**Exercise brief:**
Look below for the line holding "Outlined on this slice (semi-automatic" and the line holding "- portal vein: (x=234, y=135)–(x=320, y=151)". Transcribe exactly those lines and all lines between them, nothing more.

**Excerpted data:**
++++

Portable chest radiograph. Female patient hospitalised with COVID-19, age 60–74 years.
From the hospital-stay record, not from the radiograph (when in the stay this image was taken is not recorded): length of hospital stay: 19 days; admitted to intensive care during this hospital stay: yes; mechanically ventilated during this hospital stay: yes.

++++

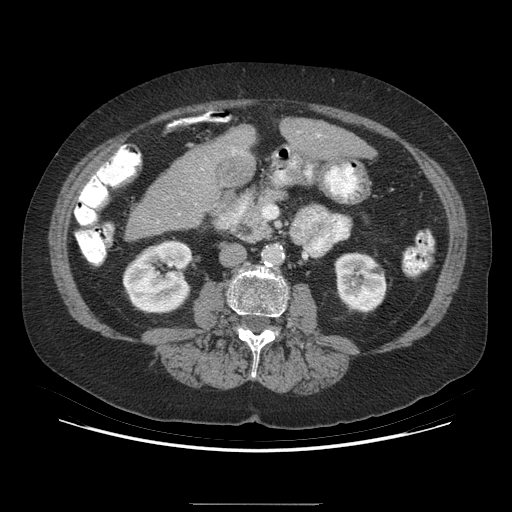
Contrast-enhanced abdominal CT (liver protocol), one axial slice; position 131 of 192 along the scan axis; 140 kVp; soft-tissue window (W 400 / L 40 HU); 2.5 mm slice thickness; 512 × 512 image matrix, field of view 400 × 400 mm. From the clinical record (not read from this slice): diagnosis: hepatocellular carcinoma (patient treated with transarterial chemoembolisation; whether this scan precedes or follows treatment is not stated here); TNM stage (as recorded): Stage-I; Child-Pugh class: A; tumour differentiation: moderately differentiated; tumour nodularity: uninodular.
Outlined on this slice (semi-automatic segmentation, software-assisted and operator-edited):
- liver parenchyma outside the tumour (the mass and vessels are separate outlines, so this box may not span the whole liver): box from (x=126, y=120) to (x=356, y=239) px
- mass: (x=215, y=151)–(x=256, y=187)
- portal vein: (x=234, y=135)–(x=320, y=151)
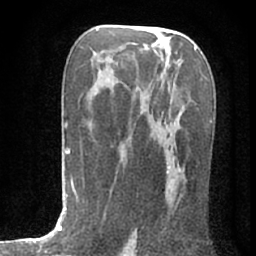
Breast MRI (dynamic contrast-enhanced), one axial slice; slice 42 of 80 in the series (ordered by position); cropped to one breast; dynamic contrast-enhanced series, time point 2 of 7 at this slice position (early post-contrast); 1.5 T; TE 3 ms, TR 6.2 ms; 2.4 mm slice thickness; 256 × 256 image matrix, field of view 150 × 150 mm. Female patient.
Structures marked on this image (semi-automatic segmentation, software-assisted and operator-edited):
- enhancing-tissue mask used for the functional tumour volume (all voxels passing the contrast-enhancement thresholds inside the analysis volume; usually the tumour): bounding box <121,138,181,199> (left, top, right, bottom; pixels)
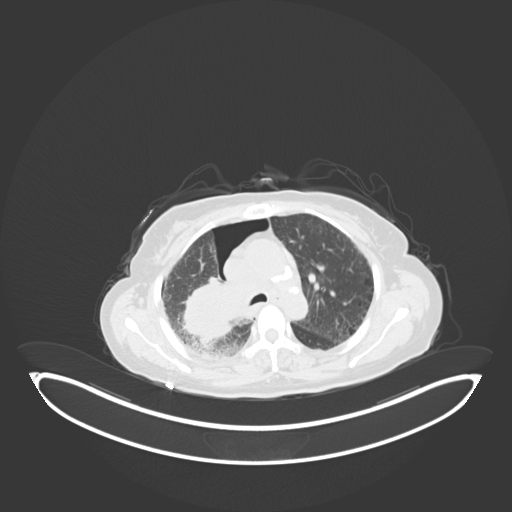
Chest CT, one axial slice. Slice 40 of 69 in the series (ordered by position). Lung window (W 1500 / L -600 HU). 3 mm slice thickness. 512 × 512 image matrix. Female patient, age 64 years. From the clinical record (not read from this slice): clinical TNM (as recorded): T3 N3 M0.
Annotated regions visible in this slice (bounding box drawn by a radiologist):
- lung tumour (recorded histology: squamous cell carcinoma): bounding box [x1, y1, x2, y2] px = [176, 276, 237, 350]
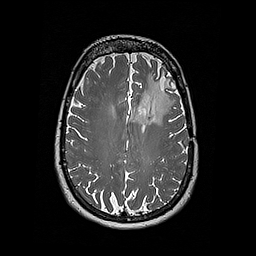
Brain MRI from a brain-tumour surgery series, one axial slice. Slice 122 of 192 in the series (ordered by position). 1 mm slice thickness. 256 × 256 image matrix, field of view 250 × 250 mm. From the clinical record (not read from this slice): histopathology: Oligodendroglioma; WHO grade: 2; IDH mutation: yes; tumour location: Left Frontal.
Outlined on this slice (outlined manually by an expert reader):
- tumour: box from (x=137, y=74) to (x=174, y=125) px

++++

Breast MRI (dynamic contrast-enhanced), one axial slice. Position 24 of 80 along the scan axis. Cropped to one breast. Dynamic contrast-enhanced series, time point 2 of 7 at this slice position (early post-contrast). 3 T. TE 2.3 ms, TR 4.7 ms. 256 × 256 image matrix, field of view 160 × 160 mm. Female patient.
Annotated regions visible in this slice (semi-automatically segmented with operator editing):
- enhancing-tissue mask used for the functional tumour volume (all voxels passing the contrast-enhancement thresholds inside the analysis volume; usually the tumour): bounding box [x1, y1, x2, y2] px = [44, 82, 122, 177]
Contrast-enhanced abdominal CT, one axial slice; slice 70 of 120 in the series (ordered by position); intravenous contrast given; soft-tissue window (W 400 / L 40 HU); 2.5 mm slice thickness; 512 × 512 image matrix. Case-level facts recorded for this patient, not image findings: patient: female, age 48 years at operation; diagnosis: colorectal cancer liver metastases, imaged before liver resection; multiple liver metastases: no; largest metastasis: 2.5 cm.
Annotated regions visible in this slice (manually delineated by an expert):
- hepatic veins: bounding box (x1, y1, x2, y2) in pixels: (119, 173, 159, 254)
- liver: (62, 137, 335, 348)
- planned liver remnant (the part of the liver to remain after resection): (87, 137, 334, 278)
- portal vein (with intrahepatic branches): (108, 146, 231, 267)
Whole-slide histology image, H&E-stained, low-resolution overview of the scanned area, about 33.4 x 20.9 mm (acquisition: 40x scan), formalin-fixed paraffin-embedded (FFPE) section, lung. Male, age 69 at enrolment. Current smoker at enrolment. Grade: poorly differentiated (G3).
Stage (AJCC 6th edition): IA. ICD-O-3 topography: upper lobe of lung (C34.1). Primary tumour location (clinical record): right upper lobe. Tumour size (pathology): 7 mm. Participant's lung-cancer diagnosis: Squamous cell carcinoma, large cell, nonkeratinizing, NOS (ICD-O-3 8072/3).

++++

**Answer box:**
Outlined on this slice (semi-automatic segmentation, software-assisted and operator-edited):
- liver parenchyma outside the tumour (the mass and vessels are separate outlines, so this box may not span the whole liver): box from (x=126, y=120) to (x=356, y=239) px
- mass: (x=215, y=151)–(x=256, y=187)
- portal vein: (x=234, y=135)–(x=320, y=151)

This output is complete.